Start of Passage provided
Closed drewkett closed 4 years ago
pcarruscag
commented
4 years ago There was a substantial change going from 6.2 to 7.0 affecting the MPI (PR #652). I have no problem running on Infiniband clusters. I guess it would be worth updating to a newer MPI version.
drewkett
commented
4 years ago Thanks for the response and pointing me to the PR
I updated gcc version 9 and open mpi to version 4.02. It slightly improved speed but the behavior is still the same.
I don’t understand mpi well enough to understand the implications of that PR, but I guess that maybe it’s doing more communication at some level that causes it to be much more sensitive to network performance making 1G Ethernet inadequate.
I will try and upgrade my networking and see if that resolves the issue.
pcarruscag
commented
4 years ago Ok one issue out of the way. After reading your first post again, it is a bit suspicious that the iteration time is "exactly" the same, can you post the preprocessing part of the output for: 16 cores on one node; 16 total cores on 2 nodes (8+8); 8 cores on one node. If b)==c) you are running identical simulations on each node (i.e. not distributing over nodes). If a)==b) can you test the scalability with fewer cores (2 on one node Vs 1+1).
drewkett
commented
4 years ago I think that is just a coincidence that the timings were the same but I should have provided more data up front. I did the preprocessing output check you described and a==b. The following output is from 16 cores on 1 node if you want to take a look.
Here are three sets of timings. One for SU2 v7 on a smaller problem (6.8e6 cells) and one for SU2 v7 on a larger one (27e6 cells) and one for SU2 v6.2 on the same smaller problem. These are all done with the same compiled version of openmpi (v4.02) and compiling SU2 from source for both versions. The four machines are nearly identical. They're all dual socket machines running sandy bridge xeons, so they are a bit on the older side.
End of Passage provided
Start of Extracted information
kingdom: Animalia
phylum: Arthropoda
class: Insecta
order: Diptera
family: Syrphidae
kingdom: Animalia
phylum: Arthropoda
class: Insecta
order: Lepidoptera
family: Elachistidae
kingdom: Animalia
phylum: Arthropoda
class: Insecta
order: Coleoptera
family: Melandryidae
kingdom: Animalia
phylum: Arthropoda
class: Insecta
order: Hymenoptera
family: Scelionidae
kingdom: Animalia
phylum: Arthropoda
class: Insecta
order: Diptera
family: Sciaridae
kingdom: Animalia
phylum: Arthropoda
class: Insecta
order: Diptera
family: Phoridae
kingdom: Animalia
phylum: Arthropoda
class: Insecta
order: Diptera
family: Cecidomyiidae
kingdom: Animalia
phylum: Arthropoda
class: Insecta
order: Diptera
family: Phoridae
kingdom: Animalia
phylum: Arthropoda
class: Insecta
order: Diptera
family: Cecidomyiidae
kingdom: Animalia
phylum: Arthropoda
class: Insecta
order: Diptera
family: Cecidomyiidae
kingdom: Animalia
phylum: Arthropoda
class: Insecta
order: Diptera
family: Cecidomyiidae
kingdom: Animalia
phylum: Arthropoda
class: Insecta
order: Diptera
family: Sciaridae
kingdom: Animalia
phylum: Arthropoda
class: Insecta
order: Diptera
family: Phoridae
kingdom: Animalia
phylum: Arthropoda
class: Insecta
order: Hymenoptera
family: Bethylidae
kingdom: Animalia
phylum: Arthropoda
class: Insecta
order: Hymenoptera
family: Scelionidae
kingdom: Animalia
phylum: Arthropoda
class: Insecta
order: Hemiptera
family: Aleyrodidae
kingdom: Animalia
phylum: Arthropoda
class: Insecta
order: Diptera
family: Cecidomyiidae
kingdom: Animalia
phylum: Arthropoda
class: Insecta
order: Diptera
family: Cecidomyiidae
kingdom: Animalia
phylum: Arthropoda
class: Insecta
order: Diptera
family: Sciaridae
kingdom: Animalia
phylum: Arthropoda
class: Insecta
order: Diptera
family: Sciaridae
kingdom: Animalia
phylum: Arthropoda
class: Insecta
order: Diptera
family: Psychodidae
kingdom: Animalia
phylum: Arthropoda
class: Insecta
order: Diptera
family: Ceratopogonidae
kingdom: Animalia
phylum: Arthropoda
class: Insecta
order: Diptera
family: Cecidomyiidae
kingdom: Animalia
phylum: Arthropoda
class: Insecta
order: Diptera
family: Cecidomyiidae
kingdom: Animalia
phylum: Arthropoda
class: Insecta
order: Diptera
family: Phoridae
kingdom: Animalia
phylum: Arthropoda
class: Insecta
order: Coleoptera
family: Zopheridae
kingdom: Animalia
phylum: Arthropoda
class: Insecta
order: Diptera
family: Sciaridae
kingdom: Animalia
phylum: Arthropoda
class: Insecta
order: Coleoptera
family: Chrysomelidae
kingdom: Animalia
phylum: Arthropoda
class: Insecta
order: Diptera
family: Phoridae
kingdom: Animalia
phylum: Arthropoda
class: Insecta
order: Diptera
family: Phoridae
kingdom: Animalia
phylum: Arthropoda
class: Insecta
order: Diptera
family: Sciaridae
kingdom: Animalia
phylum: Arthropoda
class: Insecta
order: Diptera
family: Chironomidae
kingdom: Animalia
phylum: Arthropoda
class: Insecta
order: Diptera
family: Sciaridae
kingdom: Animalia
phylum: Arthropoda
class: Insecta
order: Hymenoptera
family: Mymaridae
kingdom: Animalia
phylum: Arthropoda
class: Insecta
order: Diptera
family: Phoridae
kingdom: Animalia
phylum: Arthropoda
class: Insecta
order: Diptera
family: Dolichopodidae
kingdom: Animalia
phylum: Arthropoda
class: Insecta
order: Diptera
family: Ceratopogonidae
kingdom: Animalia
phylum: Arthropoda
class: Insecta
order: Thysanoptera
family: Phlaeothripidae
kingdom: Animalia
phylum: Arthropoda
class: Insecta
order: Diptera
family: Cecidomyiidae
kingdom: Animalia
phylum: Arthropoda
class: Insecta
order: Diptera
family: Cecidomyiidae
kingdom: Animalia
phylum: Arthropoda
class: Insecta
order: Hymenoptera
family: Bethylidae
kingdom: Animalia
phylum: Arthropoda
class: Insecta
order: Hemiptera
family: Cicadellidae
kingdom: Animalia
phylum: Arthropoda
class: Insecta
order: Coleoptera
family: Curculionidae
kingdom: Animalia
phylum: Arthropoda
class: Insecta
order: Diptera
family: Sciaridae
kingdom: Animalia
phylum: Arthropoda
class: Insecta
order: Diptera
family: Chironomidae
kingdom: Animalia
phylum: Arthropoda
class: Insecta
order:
End of Extracted information
(Assignment):
Reproduce the SU2 MPI scaling thread word for word, from start to finish.

(Your solution):
Closed drewkett closed 4 years ago
pcarruscag
commented
4 years ago There was a substantial change going from 6.2 to 7.0 affecting the MPI (PR #652). I have no problem running on Infiniband clusters. I guess it would be worth updating to a newer MPI version.
drewkett
commented
4 years ago Thanks for the response and pointing me to the PR
I updated gcc version 9 and open mpi to version 4.02. It slightly improved speed but the behavior is still the same.
I don’t understand mpi well enough to understand the implications of that PR, but I guess that maybe it’s doing more communication at some level that causes it to be much more sensitive to network performance making 1G Ethernet inadequate.
I will try and upgrade my networking and see if that resolves the issue.
pcarruscag
commented
4 years ago Ok one issue out of the way. After reading your first post again, it is a bit suspicious that the iteration time is "exactly" the same, can you post the preprocessing part of the output for: 16 cores on one node; 16 total cores on 2 nodes (8+8); 8 cores on one node. If b)==c) you are running identical simulations on each node (i.e. not distributing over nodes). If a)==b) can you test the scalability with fewer cores (2 on one node Vs 1+1).
drewkett
commented
4 years ago I think that is just a coincidence that the timings were the same but I should have provided more data up front. I did the preprocessing output check you described and a==b. The following output is from 16 cores on 1 node if you want to take a look.
Here are three sets of timings. One for SU2 v7 on a smaller problem (6.8e6 cells) and one for SU2 v7 on a larger one (27e6 cells) and one for SU2 v6.2 on the same smaller problem. These are all done with the same compiled version of openmpi (v4.02) and compiling SU2 from source for both versions. The four machines are nearly identical. They're all dual socket machines running sandy bridge xeons, so they are a bit on the older side.